“Go away.”
“Open the door, Daisy.”
“No! Fuck off, Roman.”
“I’m sorry. Daisy. Please let me in.” He thumped on the door. “Please. I’m sorry.”
I had no intention of letting him in. I never wanted to see that asshole again.
He kept banging, and I sat up in bed. Furious at my tears, I flicked them away and clenched my jaw.
“Please, Daisy, open up.”
“Go away.”
“I’m sorry. Let me in so I can explain.”
“I don’t ever want to speak to you again.”
“Come on. You don’t mean that.”
Twisting my fingers into knots, my stupid brain replayed what he’d said last night over and over. He’d said I love you. Twice. Yet he hadn’t meant it. Who did that?
I knew who did it.
A sick fucking bastard who could have whoever he wanted. He’d been toying with me, playing me along, and I’d fallen for him. Fallen fucking hard. Like a stupid fucking teenager.
Well, that’s it for me. I AM DONE.
“Please.” His voice was whiney. “Please, Daisy, let me in.”
“No. Go away or I’ll call security.”
“I’m sorry, Daisy. It was a fright. That’s all.” His pleading voice was muffled and I imagine his forehead was against the door.
I didn’t want to hear it. Couldn’t. I strode to the bathroom and slammed the door, hoping he’d hear that. I turned the shower taps to full, and with my back against the door, I slid to the floor. Hugging my knees, I burst into tears again.
It was an eternity before I could breathe. It was even longer before I forced myself off the cold tiles. I stared at my reflection. It was horrifying. My eyes were so red it was a wonder I could see, and my cheeks were blotchy like I had a hideous disease.
I did have a hideous disease. It was called Roman.
Snapping my eyes away, I stripped off and hopped into the shower. The hot cascade did little to settle my rage. I was angry at myself. How could I have let this happen? I knew he was wrong for me . . . that we were wrong for each other.
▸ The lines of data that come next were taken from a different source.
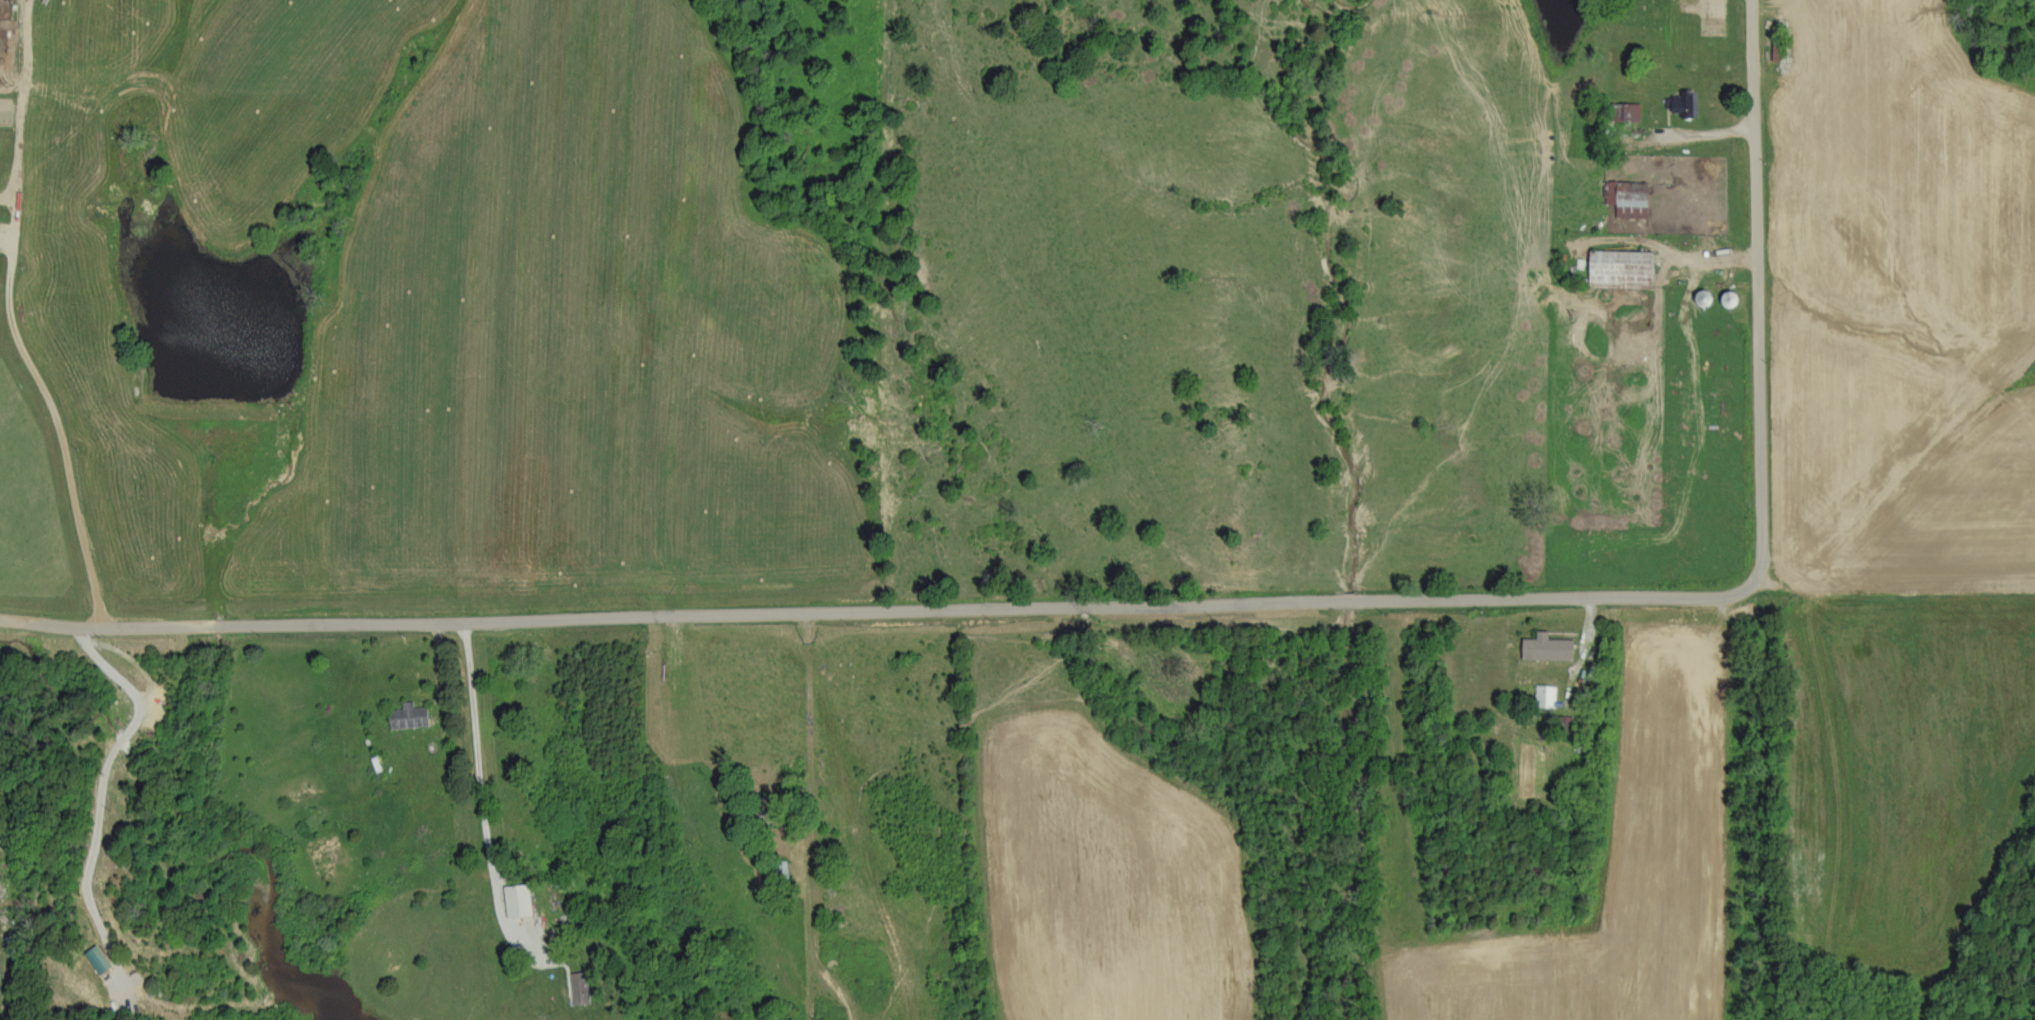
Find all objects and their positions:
building: (1627, 110)
building: (1630, 197)
road: (1693, 254)
building: (1623, 268)
road: (1754, 285)
road: (877, 603)
building: (1548, 646)
building: (1545, 694)
building: (410, 714)
road: (787, 756)
road: (95, 791)
building: (519, 898)
building: (581, 986)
I’d known it would never work. And yet I’d still done it.
I’d even said I love you for fuck’s sake. Only good news was that he was probably so fucking drunk he wouldn’t remember it.
Stupid. Stupid.
Banging my fist on the wall, I clenched my teeth so hard my jaw hurt.
By the time I crawled from the shower, I was exhausted. But more than anything, I was angry. Angry at Roman, but more so angry at myself.
As much as I would’ve preferred to hide in my room for the rest of the year, I had a job to do. People needed me.
Forcing myself to keep moving, I dressed and shoved everything into my suitcase. Grabbing my bag and fearing Roman would still be outside, I clamped my teeth and yanked open my door.
He wasn’t there and I just about crumbled with relief. But every step after that was just as stressful as I prepared to give him a death stare around every corner. I made it out of the hotel, but as I forced my feet to take me to the bus, acid burned in my stomach like a volcano.